This is the first of three posts on my pedagogical songbook Sing Well Songs - composed to support singers develop vocal technique. These simple songs are unison. They would be useful for warmups and home practise for choristers, or as tutor books for singing teachers. There are eleven songs - too much for one post, too many to share over eleven weeks, so I'm publishing them in clumps - over the next three weeks.
Last year marked 30 years since my very first singing lesson. I had always sung and loved singing, but I wasn't a natural. I was a breathy, uncertain teenager with a breathy, uncertain voice, and when I sang, my friends used to roll their eyes and tell me to shut up.
Even with lessons, I was slow to improve. Months after I started learning, my high school ran auditions for The Wizard of OZ. I was a short first year, perfect munchkin height, but I didn't get in to the chorus. I still remember the feeling - sitting there in the school hall after all the successful names had been read out, embarrassed, hurt, disbelieving.

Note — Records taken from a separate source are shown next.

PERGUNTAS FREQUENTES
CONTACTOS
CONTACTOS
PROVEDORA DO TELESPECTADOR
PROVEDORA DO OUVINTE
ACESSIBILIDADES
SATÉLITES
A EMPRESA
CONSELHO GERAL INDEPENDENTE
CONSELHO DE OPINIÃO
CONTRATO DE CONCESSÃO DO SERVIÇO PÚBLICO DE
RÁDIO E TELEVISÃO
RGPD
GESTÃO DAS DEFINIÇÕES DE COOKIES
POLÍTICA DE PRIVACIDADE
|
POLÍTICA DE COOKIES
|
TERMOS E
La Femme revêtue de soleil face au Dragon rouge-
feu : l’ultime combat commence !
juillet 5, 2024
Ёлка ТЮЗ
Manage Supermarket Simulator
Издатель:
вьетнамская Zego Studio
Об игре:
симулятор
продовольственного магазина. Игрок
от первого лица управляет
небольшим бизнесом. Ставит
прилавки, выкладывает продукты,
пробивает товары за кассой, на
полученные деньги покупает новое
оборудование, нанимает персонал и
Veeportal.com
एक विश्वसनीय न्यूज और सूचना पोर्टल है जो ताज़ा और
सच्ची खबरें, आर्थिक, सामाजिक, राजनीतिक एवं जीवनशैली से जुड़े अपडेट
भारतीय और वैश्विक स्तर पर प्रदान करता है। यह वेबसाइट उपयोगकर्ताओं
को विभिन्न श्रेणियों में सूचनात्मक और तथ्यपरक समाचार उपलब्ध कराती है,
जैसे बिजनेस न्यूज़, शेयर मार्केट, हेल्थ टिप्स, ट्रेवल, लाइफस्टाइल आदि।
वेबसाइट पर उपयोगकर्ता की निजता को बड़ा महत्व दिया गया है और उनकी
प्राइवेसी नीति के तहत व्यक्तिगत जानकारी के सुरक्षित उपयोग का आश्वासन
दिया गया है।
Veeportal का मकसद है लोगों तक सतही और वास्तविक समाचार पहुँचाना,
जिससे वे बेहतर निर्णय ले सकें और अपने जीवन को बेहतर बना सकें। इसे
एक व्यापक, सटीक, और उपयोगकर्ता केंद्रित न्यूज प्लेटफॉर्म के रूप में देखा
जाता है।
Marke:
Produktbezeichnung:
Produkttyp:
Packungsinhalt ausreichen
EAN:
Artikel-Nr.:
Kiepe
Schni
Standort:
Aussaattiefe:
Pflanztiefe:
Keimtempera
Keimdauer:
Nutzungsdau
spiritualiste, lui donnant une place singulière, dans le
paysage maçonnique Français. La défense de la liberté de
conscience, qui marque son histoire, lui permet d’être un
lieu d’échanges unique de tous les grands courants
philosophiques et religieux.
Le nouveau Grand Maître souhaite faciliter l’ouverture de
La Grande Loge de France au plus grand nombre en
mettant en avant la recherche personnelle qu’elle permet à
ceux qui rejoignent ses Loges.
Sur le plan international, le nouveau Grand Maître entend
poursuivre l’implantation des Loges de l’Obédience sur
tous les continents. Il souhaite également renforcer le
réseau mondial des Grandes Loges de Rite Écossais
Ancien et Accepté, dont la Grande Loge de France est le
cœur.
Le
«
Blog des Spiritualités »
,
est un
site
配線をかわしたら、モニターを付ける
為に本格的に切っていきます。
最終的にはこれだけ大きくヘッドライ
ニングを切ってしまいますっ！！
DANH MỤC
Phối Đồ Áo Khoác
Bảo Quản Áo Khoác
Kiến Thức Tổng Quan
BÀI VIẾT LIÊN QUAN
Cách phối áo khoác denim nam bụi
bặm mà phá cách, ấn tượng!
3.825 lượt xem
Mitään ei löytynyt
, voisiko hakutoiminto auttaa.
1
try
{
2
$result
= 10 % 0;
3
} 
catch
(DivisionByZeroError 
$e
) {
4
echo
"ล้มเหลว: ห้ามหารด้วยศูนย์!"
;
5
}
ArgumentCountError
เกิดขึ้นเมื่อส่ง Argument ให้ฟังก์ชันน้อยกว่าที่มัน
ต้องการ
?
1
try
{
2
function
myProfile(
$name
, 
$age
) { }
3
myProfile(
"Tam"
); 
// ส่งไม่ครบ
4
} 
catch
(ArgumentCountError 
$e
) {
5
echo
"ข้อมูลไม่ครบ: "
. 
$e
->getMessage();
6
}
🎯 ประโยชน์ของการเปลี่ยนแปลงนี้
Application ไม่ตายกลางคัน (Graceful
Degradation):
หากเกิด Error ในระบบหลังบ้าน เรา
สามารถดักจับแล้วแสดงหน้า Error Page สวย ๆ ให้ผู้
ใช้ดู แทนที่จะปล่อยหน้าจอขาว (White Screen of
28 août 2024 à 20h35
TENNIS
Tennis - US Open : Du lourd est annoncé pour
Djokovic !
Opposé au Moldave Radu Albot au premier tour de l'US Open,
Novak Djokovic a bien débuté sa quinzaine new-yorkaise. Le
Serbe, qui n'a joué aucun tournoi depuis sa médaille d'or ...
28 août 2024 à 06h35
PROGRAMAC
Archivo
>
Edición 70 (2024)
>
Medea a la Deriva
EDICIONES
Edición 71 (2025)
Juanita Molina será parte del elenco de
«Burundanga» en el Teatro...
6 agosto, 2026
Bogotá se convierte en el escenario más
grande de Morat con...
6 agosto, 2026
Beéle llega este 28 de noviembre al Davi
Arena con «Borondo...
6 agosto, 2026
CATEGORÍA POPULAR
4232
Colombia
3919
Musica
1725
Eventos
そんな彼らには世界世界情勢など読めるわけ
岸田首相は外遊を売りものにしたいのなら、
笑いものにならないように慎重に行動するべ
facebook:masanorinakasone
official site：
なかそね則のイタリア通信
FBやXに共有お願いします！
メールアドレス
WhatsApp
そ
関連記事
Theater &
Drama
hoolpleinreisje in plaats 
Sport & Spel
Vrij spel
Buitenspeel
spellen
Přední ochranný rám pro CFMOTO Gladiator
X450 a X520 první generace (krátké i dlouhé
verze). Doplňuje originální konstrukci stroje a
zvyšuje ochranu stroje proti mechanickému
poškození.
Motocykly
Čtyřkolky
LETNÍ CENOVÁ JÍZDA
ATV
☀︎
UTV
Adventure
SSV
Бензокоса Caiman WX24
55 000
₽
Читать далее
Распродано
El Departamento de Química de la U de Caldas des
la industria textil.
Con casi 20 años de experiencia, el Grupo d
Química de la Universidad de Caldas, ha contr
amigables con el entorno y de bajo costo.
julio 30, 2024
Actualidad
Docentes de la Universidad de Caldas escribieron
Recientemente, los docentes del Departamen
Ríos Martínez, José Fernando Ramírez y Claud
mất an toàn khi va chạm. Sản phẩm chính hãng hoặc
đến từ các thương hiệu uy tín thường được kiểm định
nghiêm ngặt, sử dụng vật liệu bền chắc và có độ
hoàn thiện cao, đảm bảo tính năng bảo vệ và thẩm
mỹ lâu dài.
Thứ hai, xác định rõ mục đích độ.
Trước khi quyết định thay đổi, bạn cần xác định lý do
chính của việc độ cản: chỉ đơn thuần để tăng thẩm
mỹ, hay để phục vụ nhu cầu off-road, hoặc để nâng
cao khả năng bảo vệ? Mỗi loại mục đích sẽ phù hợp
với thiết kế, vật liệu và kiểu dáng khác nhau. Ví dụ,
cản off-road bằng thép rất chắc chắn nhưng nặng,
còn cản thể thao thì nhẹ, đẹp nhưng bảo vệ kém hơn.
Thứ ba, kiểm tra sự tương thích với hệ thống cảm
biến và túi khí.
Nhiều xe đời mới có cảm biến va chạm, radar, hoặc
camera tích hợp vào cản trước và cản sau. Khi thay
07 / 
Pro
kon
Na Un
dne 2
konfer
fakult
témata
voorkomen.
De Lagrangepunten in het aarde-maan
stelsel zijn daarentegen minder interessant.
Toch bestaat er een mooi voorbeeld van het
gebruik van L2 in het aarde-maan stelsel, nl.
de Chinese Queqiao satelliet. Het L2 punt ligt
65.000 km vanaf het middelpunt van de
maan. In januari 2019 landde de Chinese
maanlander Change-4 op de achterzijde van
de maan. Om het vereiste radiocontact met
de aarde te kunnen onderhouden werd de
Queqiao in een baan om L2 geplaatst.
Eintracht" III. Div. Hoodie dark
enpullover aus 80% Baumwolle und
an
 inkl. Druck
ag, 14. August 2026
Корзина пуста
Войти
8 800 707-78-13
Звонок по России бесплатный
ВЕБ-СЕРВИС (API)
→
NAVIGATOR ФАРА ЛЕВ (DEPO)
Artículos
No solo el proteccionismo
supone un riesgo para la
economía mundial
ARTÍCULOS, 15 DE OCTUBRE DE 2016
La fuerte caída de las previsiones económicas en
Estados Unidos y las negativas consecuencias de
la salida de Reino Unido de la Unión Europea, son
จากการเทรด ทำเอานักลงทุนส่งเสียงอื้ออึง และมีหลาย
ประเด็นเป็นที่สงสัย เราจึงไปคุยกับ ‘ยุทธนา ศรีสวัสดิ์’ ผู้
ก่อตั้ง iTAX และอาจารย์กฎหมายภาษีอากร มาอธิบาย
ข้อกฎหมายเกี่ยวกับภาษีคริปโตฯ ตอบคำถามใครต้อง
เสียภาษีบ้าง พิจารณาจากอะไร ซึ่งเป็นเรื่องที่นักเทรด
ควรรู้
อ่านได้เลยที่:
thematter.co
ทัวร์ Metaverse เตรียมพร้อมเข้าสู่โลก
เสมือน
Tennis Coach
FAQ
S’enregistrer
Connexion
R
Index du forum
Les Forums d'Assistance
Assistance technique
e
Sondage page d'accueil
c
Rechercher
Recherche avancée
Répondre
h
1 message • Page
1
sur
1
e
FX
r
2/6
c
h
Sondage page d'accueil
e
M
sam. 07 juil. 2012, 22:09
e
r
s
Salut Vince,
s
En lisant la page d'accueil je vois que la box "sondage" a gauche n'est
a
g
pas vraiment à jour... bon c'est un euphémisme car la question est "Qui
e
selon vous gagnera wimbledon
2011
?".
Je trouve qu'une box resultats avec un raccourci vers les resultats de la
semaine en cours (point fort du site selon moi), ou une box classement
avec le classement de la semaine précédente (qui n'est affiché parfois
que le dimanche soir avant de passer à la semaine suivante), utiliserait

I kept going and got better, although I still haven't been a munchkin. Learning singing taught me two things. I learnt how to sing but more importantly I learnt that singing is something people can learn. It isn't natural for everyone, certainly wasn't natural for me, and there's nothing wrong with that. This lesson has shaped my whole approach to music as a singer, teacher and composer.
Last year I composed a collection of pedagogical songs for folks learning singing. These songs each focus on and support one technical aspect of singing. I wrote them to be very simple and easy to sing. but I also wanted them to be genuinely beautiful songs. They are incorporated into my online singing course Sing Well, but I'm keen to share them here, for free.
1. She Shines Like The Sun
This song is crafted to help beautiful breathing. There is space between phrases to let the belly relax and gently expand as you breathe in. The phrases start with sibilant consonants, to help engage the belly as you exhale to sing. I played the introduction for too long. Sorry about that!
2. Welcome Home
Welcome home is another song for focusing on beautiful breathing. The consonants are soft, the vowels are round and back. Every breath in is an opportunity to relax the belly, and also create a sense of easy, open, relaxed throat and jaw. The job of singing is to keep this lovely feeling in the throat and mouth as you sing.
3. Measured Moments
This song has forward consonants and vowels to help singers with breathy and/or weak tone. The consonants bring the sensation of the voice forward into the face. As you sing keep the sensation of the vowels in the same place as the consonants.
4. Far From Home
For folks who have pressed, hard voices this is a soft song to work on making singing less of a battle. The consonants are airy - keep the sense of breeze, of a little air from the consonants through the vowels. The sensation should be that it feels too easy. Perfect!